Va rumiando lo que expondrá ante el consejo de ancianos, él tiene derecho de voz, no por nada se ostenta como uno de los terratenientes y también uno de los más altos funcionarios de la corte del monarca anterior, aunque su título de conde no significa contar con la seguridad adecuada a su linaje; varios de los duques y condes que gobiernan territorios cercanos deben considerarse vasallos del rey, como él, sin privilegios de ningún tipo. Y por más que intenta, no puede borrar la idea de que el nuevo monarca ha sido electo de manera arbitraria causando la indignación de gran parte de la élite de los nobles, tal circunstancia no promete buen futuro.

Es evidente la superficialidad con que el recién electo negocia asuntos delicados, de eso se habla y el comentario va más allá: su crueldad y prepotencia están adquiriendo cada vez más relevancia.

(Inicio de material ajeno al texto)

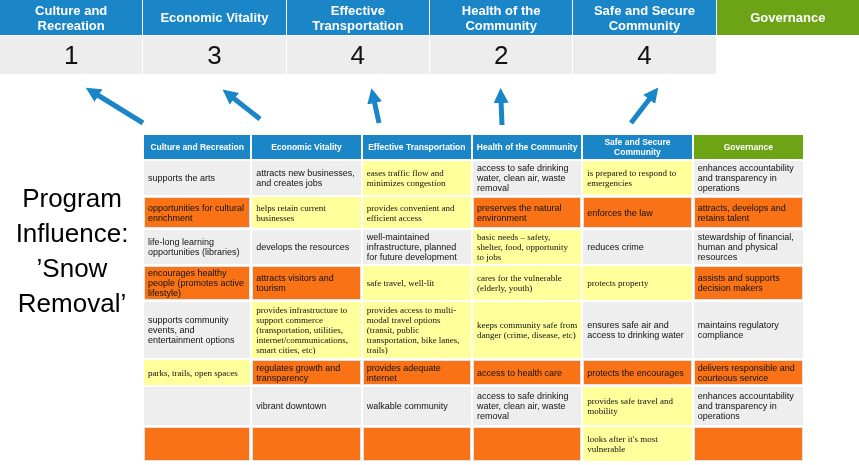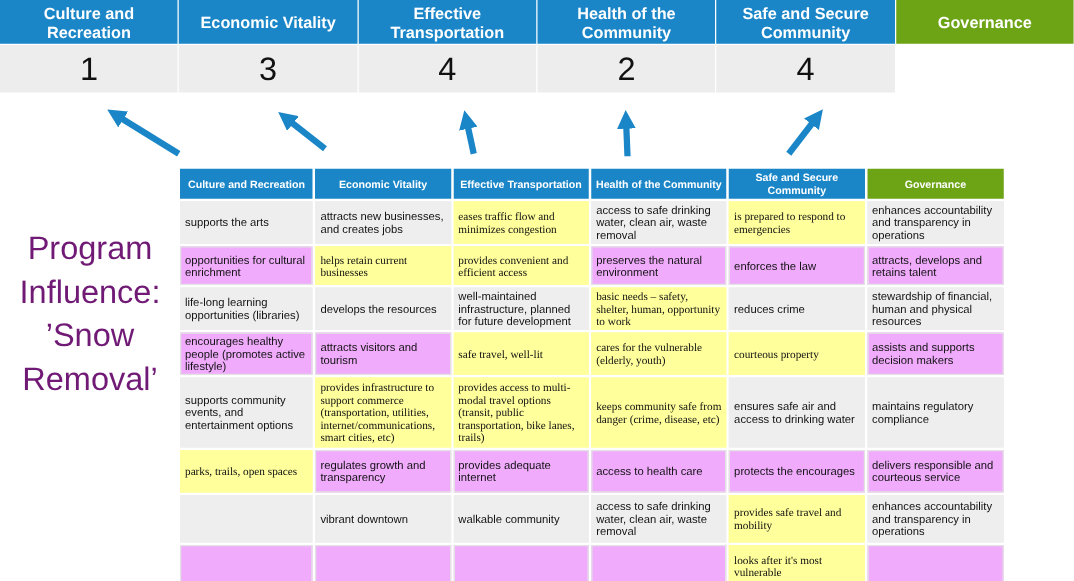--- a/index.html
+++ b/index.html
@@ -24,37 +24,37 @@
     background:var(--score_bg); color:#111; font-size:26px;
   }
 
   
   .arrows { position:absolute; left:0; top:75px; pointer-events:none; }
   .arrow { stroke:var(--arrow); stroke-width:5; marker-end:url(#ah); }
 
   
   .program-label {
     position:absolute; left:2px; top:181px; width:140px;
-    text-align:center; color:#701a75; font-size:26px; line-height:35px;
+    text-align:center; color:#000000; font-size:26px; line-height:35px;
     white-space:pre-line;
   }
 
   
   table.matrix {
     position:absolute; left:142px; top:133px; width:663px;
     border-collapse:separate; border-spacing:2px; table-layout:fixed;
   }
   table.matrix th {
     background:var(--blue); color:#fff; font-weight:bold;
     font-size:8.5px; line-height:10px; text-align:center; vertical-align:middle;
     padding:2px 0; height:20px;
   }
   table.matrix th.green { background:var(--green); }
   table.matrix td {
-    background:#f0abfc; color:#111; font-size:9px; line-height:10px;
+    background:#f97316; color:#111; font-size:9px; line-height:10px;
     padding:1px 3px; vertical-align:middle; text-align:left;
     border:1px solid #e2e2e2;
   }
   tr.band td { background:var(--band); border-color:var(--band); }
   table.matrix td.hl { background:var(--highlight); border-color:var(--highlight);font-family:Liberation Serif, serif; }
 </style>
 </head>
 <body>
 
 <div class="slide">
@@ -122,41 +122,41 @@
           <td class="hl">helps retain current businesses</td>
           <td class="hl">provides convenient and efficient access</td>
           <td>preserves the natural environment</td>
           <td>enforces the law</td>
           <td>attracts, develops and retains talent</td>
         </tr>
         <tr class="band" style="height: 33px;">
           <td>life-long learning opportunities (libraries)</td>
           <td>develops the resources</td>
           <td>well-maintained infrastructure, planned for future development</td>
-          <td class="hl">basic needs – safety, shelter, human, opportunity to work</td>
+          <td class="hl">basic needs – safety, shelter, food, opportunity to jobs</td>
           <td>reduces crime</td>
           <td>stewardship of financial, human and physical resources</td>
         </tr>
         <tr style="height: 30px;">
           <td>encourages healthy people (promotes active lifestyle)</td>
           <td>attracts visitors and tourism</td>
           <td class="hl">safe travel, well-lit</td>
           <td class="hl">cares for the vulnerable (elderly, youth)</td>
-          <td class="hl">courteous property</td>
+          <td class="hl">protects property</td>
           <td>assists and supports decision makers</td>
         </tr>
         <tr class="band" style="height: 56px;">
           <td>supports community events, and entertainment options</td>
           <td class="hl">provides infrastructure to support commerce (transportation, utilities, internet/communications, smart cities, etc)</td>
           <td class="hl">provides access to multi-modal travel options (transit, public transportation, bike lanes, trails)</td>
           <td class="hl">keeps community safe from danger (crime, disease, etc)</td>
           <td>ensures safe air and access to drinking water</td>
           <td>maintains regulatory compliance</td>
         </tr>
-        <tr style="height: 34px;">
+        <tr style="height: 25px;">
           <td class="hl">parks, trails, open spaces</td>
           <td>regulates growth and transparency</td>
           <td>provides adequate internet</td>
           <td>access to health care</td>
           <td>protects the encourages</td>
           <td>delivers responsible and courteous service</td>
         </tr>
         <tr class="band" style="height: 38px;">
           <td></td>
           <td>vibrant downtown</td>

En el Aula Regia lo escucharán y, asistido por esa junta, convocará a un Tomus Regio para tratar el delicado tema. Si eso no funciona, aconsejará al obispo para que, de ser necesario, concierte un nuevo Concilio.

Desde luego comprende que, sin una cabeza al frente, la nación visigoda va a perder el territorio conquistado siglos antes. Ahora pretende convocar a un juramento de fidelidad de los próceres cualificados con atribuciones especiales de carácter judicial que, como él, sean miembros del Tribunal de Justicia.

Una vez hecha la convocatoria para reunir los votos necesarios, podrá incluir a los privates, a los curiales y a los seniores, hombres libres todos.

El viaje representa un verdadero esfuerzo, la edad avanzada de Olián y la rigidez de sus articulaciones lo limitan y ese endurecimiento no solo es físico, sino que, con la edad, también el carácter se le endurece y cada vez más se nota el deterioro, pero así sea la última encomienda de su vida, no va a dejar de hacer lo que su conciencia le dicta.